(EXERCISE PASSAGE begins)
As I’ve written about before, on October 4, 2008 I had a stroke.  I spent the next three weeks in the hospital recovering. One of the effects of the stroke was that it took me a very long time to begin to accurately remember the days and weeks leading up to the event.  I could remember my 35th birthday on September 2nd, mostly because I was sick with the flu/cold I unconsciously associate with the beginning of my stroke time. I could also remember the doctor’s visits when I complained about the pain in my neck, which I assumed was from coughing and working at the computer. Yep, I was wrong about that! The attack on Moy was one of the few, not health related, things I remember from that month, and I remembered it fairly quickly. There are really no facile comparisons to make between our recoveries, and I would insult her determination and fortitude trying to make one. Linked by one degree of separation and some traumatic associations, Deborah Moy and her story were simply never far from my mind.

At first, my outrage and anger at the way her story was represented (read the Shakesville article then dial up the outrage by about 1000) kept me seeking out stories and updates. Hoping beyond hope to find a story that acknowledged the horror of her attack and humanized her, I searched.  These days, as happy as I am to find Clarey’s periodic updates, I’m still searching for an article that treats Deborah Moy as a human; one that doesn’t fall into sad gender traps, valorize the author’s story over her own, or verge on the cusp of inspiration porn.
(EXERCISE PASSAGE ends)
(STUDY MATERIAL begins)
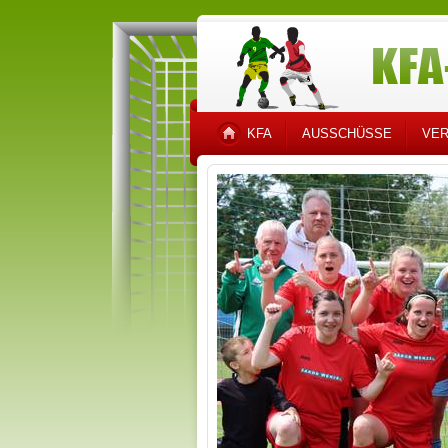
KFA
AUSSCHÜSSE
VER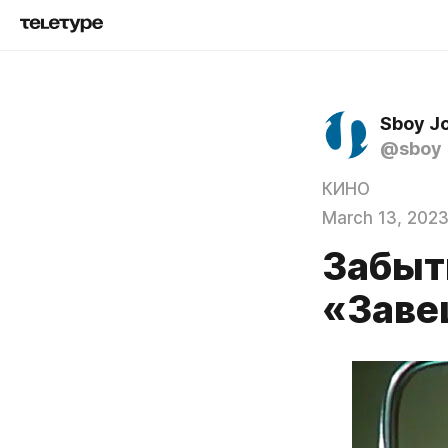
Sboy J
@sboy
КИНО
March 13, 202
Забыт
«Заве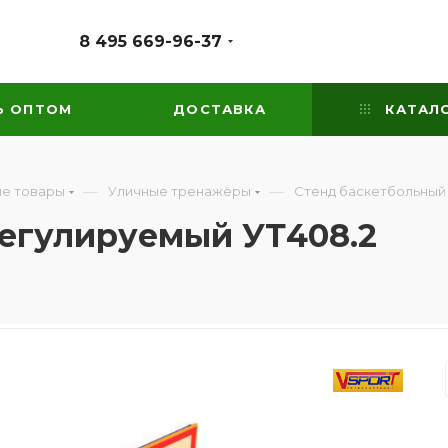
8 495 669-96-37
Ь ОПТОМ
ДОСТАВКА
КАТАЛ
—
—
е товары
Уличные тренажёры
Стенд баскетбольный
егулируемый УТ408.2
(STUDY MATERIAL ends)
**EXPLORE THE MATERIAL:**
1) According to the passage about the stroke and Deborah Moy, how long did the writer spend in the hospital after the stroke?
2) Copy the passage about the stroke and Deborah Moy word for word, from "At first, my" to "of inspiration porn.".

**TASK-BY-TASK OUTPUTS:**
1) Three weeks.

2)
At first, my outrage and anger at the way her story was represented (read the Shakesville article then dial up the outrage by about 1000) kept me seeking out stories and updates. Hoping beyond hope to find a story that acknowledged the horror of her attack and humanized her, I searched.  These days, as happy as I am to find Clarey’s periodic updates, I’m still searching for an article that treats Deborah Moy as a human; one that doesn’t fall into sad gender traps, valorize the author’s story over her own, or verge on the cusp of inspiration porn.